■ Material provided:

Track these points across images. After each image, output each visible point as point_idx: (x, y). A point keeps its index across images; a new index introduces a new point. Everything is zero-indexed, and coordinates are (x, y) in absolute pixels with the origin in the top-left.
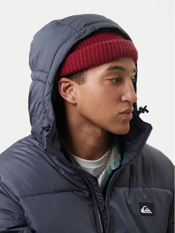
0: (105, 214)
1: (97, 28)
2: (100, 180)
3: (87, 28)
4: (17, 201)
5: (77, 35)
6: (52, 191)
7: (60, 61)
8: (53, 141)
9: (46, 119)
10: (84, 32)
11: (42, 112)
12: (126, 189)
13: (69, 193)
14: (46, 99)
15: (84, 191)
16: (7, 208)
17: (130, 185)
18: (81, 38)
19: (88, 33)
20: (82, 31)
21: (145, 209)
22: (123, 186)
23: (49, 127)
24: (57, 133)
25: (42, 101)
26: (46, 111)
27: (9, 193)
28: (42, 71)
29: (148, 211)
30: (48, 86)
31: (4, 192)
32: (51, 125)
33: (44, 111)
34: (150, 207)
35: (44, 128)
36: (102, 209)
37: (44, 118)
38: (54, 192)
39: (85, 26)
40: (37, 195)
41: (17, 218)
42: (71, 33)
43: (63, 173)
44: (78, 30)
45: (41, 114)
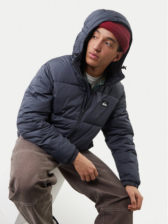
0: (88, 100)
1: (120, 21)
2: (92, 87)
3: (116, 18)
4: (52, 82)
5: (110, 18)
6: (70, 83)
7: (96, 26)
8: (78, 61)
9: (78, 50)
10: (113, 19)
11: (78, 46)
12: (100, 94)
13: (77, 86)
14: (82, 40)
15: (84, 88)
16: (46, 83)
17: (103, 92)
18: (110, 20)
19: (114, 20)
20: (113, 18)
21: (104, 104)
22: (100, 92)
23: (78, 54)
24: (81, 58)
25: (80, 41)
26: (80, 47)
27: (51, 77)
28: (87, 28)
29: (106, 105)
30: (86, 35)
31: (48, 76)
32: (79, 54)
33: (79, 46)
34: (107, 103)
35: (76, 54)
36: (88, 98)
37: (78, 49)
38: (70, 84)
39: (115, 17)
40: (63, 82)
41: (49, 90)
42: (107, 16)
43: (78, 77)
44: (111, 17)
45: (77, 47)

■ Exercise aim: Could you set down, word for word, only the lines above from the line with "8: (53, 141)" to the line with "44: (78, 30)", including both?

■ Completed exercise:
8: (53, 141)
9: (46, 119)
10: (84, 32)
11: (42, 112)
12: (126, 189)
13: (69, 193)
14: (46, 99)
15: (84, 191)
16: (7, 208)
17: (130, 185)
18: (81, 38)
19: (88, 33)
20: (82, 31)
21: (145, 209)
22: (123, 186)
23: (49, 127)
24: (57, 133)
25: (42, 101)
26: (46, 111)
27: (9, 193)
28: (42, 71)
29: (148, 211)
30: (48, 86)
31: (4, 192)
32: (51, 125)
33: (44, 111)
34: (150, 207)
35: (44, 128)
36: (102, 209)
37: (44, 118)
38: (54, 192)
39: (85, 26)
40: (37, 195)
41: (17, 218)
42: (71, 33)
43: (63, 173)
44: (78, 30)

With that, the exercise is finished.